→ **Dataset entries**
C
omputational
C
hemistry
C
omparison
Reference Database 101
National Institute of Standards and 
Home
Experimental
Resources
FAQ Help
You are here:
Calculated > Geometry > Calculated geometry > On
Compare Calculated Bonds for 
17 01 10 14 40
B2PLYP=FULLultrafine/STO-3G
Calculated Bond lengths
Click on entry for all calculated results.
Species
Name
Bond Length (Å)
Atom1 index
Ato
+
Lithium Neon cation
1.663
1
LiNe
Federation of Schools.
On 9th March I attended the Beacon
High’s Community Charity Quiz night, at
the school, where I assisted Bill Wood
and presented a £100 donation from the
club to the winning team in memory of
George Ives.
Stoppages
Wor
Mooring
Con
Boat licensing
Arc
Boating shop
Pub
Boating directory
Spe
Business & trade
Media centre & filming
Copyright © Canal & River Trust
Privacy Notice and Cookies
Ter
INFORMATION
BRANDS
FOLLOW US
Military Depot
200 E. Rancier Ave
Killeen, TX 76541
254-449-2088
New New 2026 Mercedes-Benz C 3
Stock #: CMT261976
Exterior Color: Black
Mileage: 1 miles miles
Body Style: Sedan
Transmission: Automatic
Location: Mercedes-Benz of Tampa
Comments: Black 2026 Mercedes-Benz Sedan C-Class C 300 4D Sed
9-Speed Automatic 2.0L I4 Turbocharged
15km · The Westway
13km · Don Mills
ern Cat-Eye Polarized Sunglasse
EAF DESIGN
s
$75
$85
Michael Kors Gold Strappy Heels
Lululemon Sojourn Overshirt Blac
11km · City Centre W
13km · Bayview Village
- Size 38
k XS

→ **Directive**
The whole of the data is to be returned with every line intact.

→ **Answer area**
C
omputational
C
hemistry
C
omparison
Reference Database 101
National Institute of Standards and 
Home
Experimental
Resources
FAQ Help
You are here:
Calculated > Geometry > Calculated geometry > On
Compare Calculated Bonds for 
17 01 10 14 40
B2PLYP=FULLultrafine/STO-3G
Calculated Bond lengths
Click on entry for all calculated results.
Species
Name
Bond Length (Å)
Atom1 index
Ato
+
Lithium Neon cation
1.663
1
LiNe
Federation of Schools.
On 9th March I attended the Beacon
High’s Community Charity Quiz night, at
the school, where I assisted Bill Wood
and presented a £100 donation from the
club to the winning team in memory of
George Ives.
Stoppages
Wor
Mooring
Con
Boat licensing
Arc
Boating shop
Pub
Boating directory
Spe
Business & trade
Media centre & filming
Copyright © Canal & River Trust
Privacy Notice and Cookies
Ter
INFORMATION
BRANDS
FOLLOW US
Military Depot
200 E. Rancier Ave
Killeen, TX 76541
254-449-2088
New New 2026 Mercedes-Benz C 3
Stock #: CMT261976
Exterior Color: Black
Mileage: 1 miles miles
Body Style: Sedan
Transmission: Automatic
Location: Mercedes-Benz of Tampa
Comments: Black 2026 Mercedes-Benz Sedan C-Class C 300 4D Sed
9-Speed Automatic 2.0L I4 Turbocharged
15km · The Westway
13km · Don Mills
ern Cat-Eye Polarized Sunglasse
EAF DESIGN
s
$75
$85
Michael Kors Gold Strappy Heels
Lululemon Sojourn Overshirt Blac
11km · City Centre W
13km · Bayview Village
- Size 38
k XS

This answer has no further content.